Agents of the State
Review: Brian Joss
Lawyer turned state security agent Vicki Kahn and her lover, surfer boy Bartolomeu “Fish” Pescado, a PI, get entangled in child trafficking, the botched killing of Abel Kolingba, a rebel colonel, who is now in a coma, from the Central Africa Republic (CAR), and the murder of his daughter, on the steps of St George’s Cathedral, in Cape Town, and an assassination attempt on the life of South African president-for-life, Zama, at his palace near Trekkersburg, KwaZulu-Natal.
The colonel’s wife, Cynthia, asks Pescado to investigate her husband’s shooting while Kahn, who still has a gambling addiction, has been ordered to Europe by her boss Henry Davidson to bring back Linda Nchaba, a model, with links to the president’s son, also Zama, and she knows quite a bit about the child trafficking operation.
The president, who has his greedy fingers in a lot of unsavoury pies, orders Zama to restore production at a mine in the CAR which has fallen into rebel hands.
Pescado and Kahn first featured in Of Cops and Robbers (reviewed) along with the mysterious Mart “Chief” Velaze whose handler is The “go with the ancestors” Voice. Kahn cuts all contact with Fish while she’s overseas, much to his frustration.

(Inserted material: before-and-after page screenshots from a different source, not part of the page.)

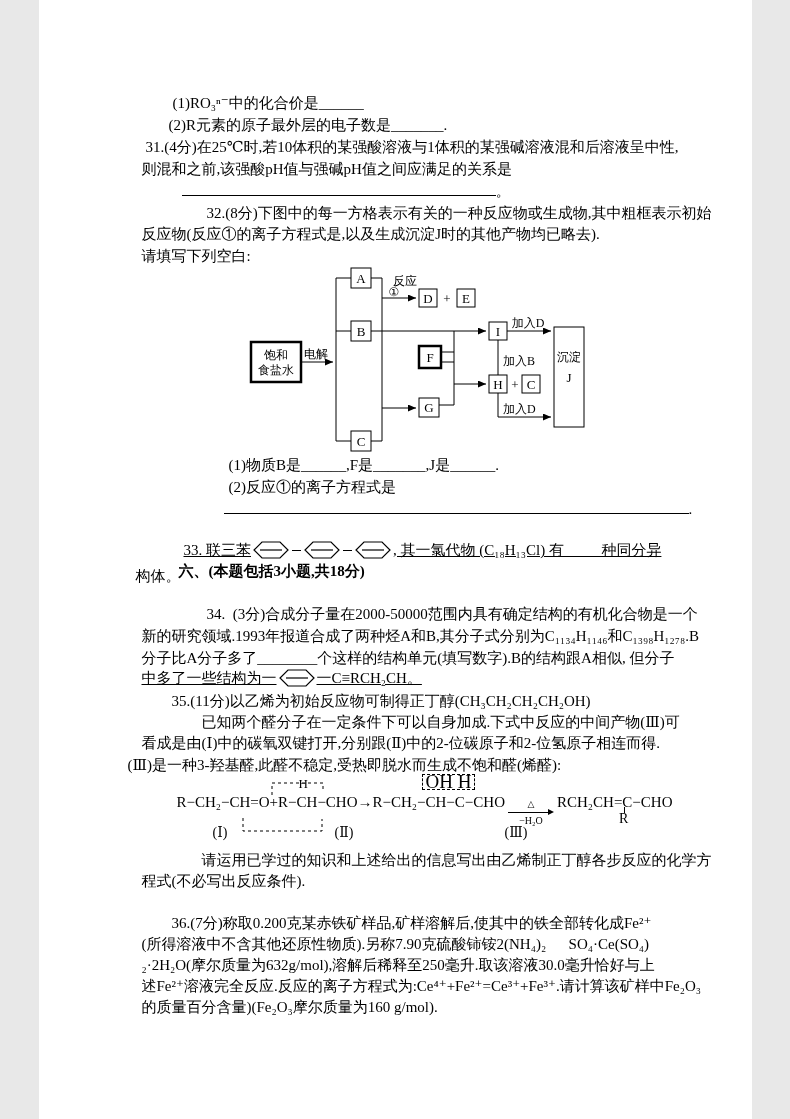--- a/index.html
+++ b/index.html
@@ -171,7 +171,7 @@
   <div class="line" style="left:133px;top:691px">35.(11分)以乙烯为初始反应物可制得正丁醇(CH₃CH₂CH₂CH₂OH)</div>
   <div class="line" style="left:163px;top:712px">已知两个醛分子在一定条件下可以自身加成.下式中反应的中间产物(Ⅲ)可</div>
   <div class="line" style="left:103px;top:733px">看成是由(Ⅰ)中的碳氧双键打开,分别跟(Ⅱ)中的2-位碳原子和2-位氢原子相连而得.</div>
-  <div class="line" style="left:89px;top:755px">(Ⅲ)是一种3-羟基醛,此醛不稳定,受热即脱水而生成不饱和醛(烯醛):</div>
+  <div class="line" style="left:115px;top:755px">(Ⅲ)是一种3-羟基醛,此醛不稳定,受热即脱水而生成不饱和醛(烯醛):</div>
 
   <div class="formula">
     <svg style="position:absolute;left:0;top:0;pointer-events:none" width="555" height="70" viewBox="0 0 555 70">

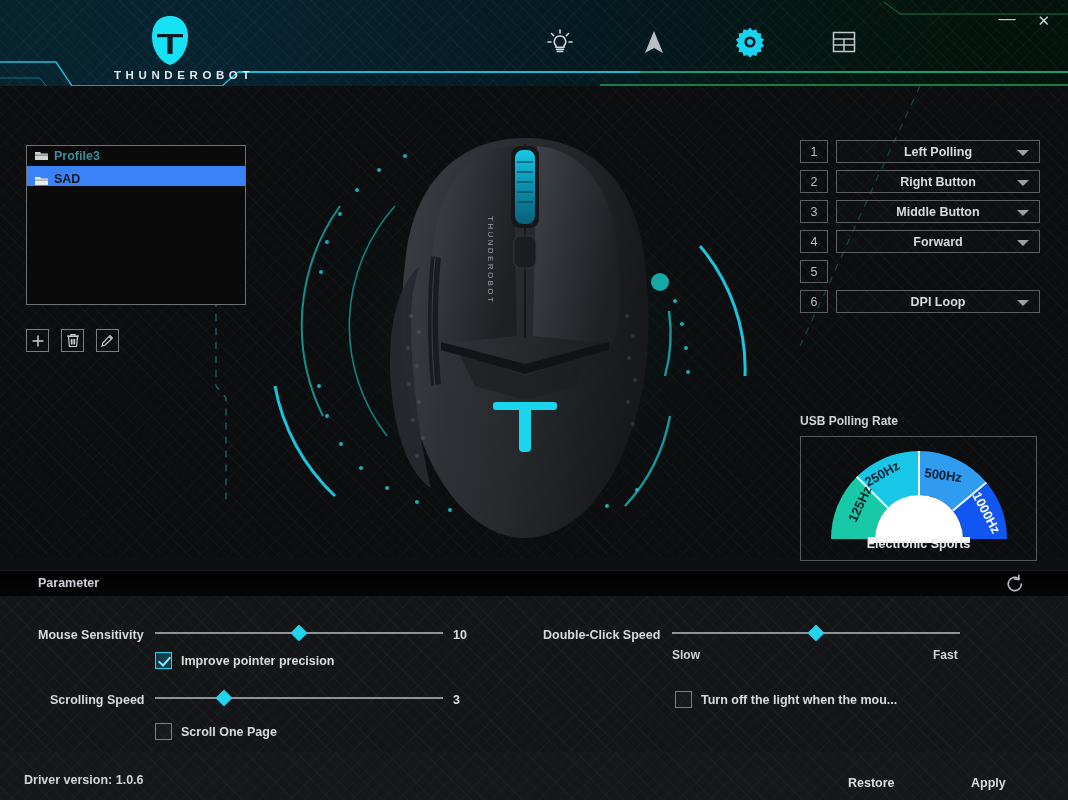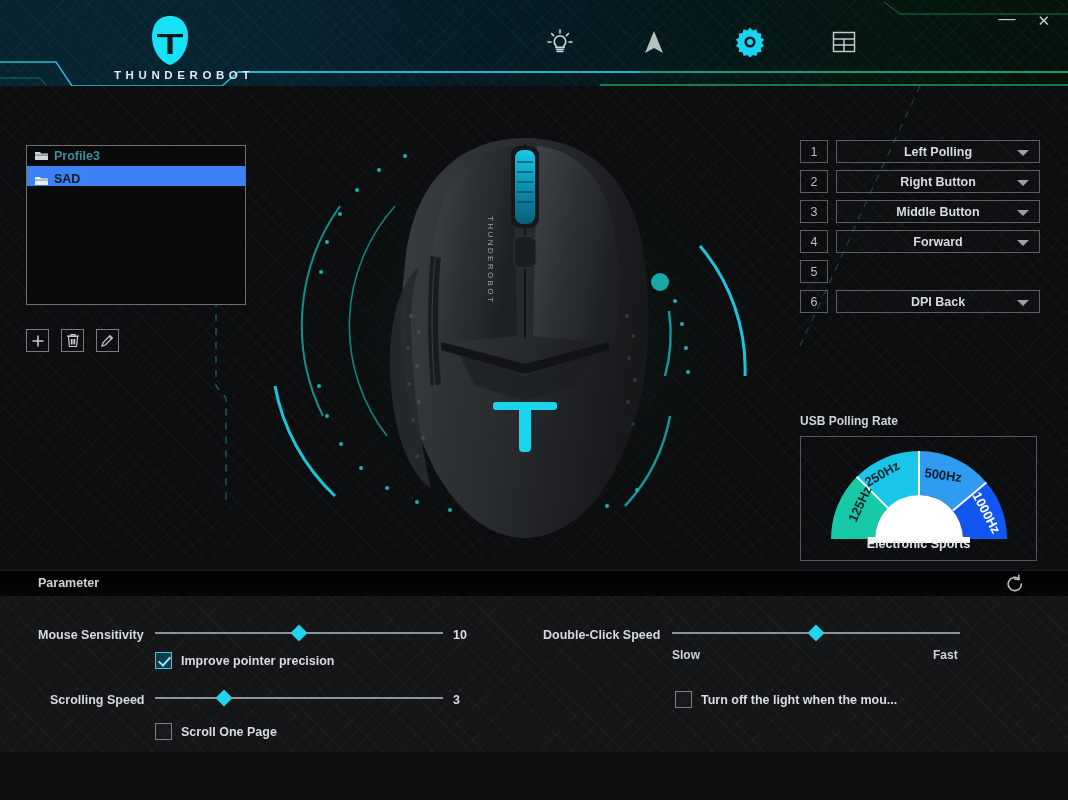--- a/index.html
+++ b/index.html
@@ -458,7 +458,7 @@
       <div class="assign-row">
         <div class="assign-num">6</div>
         <div class="assign-sel">
-          <span>DPI Back</span>
+          <span>DPI Loop</span>
           <span class="caret"></span>
         </div>
       </div>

She meets veteran spymaster, Detlef Schroeder in Berlin, where she learns more about her struggle icon aunt, Amina, and her secret.
Before Amina was assassinated on the Paris Metro, she discovered that a *Dr Gold stole millions from taxpayers and transferred it and gold bullion to Switzerland and shared it with the ANC’s top men.
Amina was killed because she didn’t approve and believed the money could have been used to build houses, hospitals and schools in the new South Africa.
Agents of the State has more twists and turns than the Cobra at Ratanga Junction and many of the characters are just as venomous as the snake. Agents, double agents, struggle comrades, backstabbing, betrayal, corruption, murder and more are par for the course in this page-turner. As with Nicol’s other crime thrillers, music is a recurring theme and there are references to rocker Melissa Etheridge (Come to Me); Petula Clark and South African Wendy Oldfield (Acid Rain), to name some.
Nicol writes in his trademark staccato style with flashes of dark humour. The story comes straight out of today’s headlines and ends in an explosive climax. It will grip you from page 1. In Agents of the State, Nicol who lives in Fish Hoek, shows why he is one of the best thriller writers around, and not only in South Africa.
Rumour has it that Dr Gold (Nico Diederichs), the then finance minister in the apartheid government, was linked to the murders of National Party politician Robert Smit, who was tipped to be the next finance minister, and his wife Jean-Cora, about 40 years ago in their Springs, Gauteng home. The words RAU TEM were spray-painted on the walls and until now the murders remain unsolved.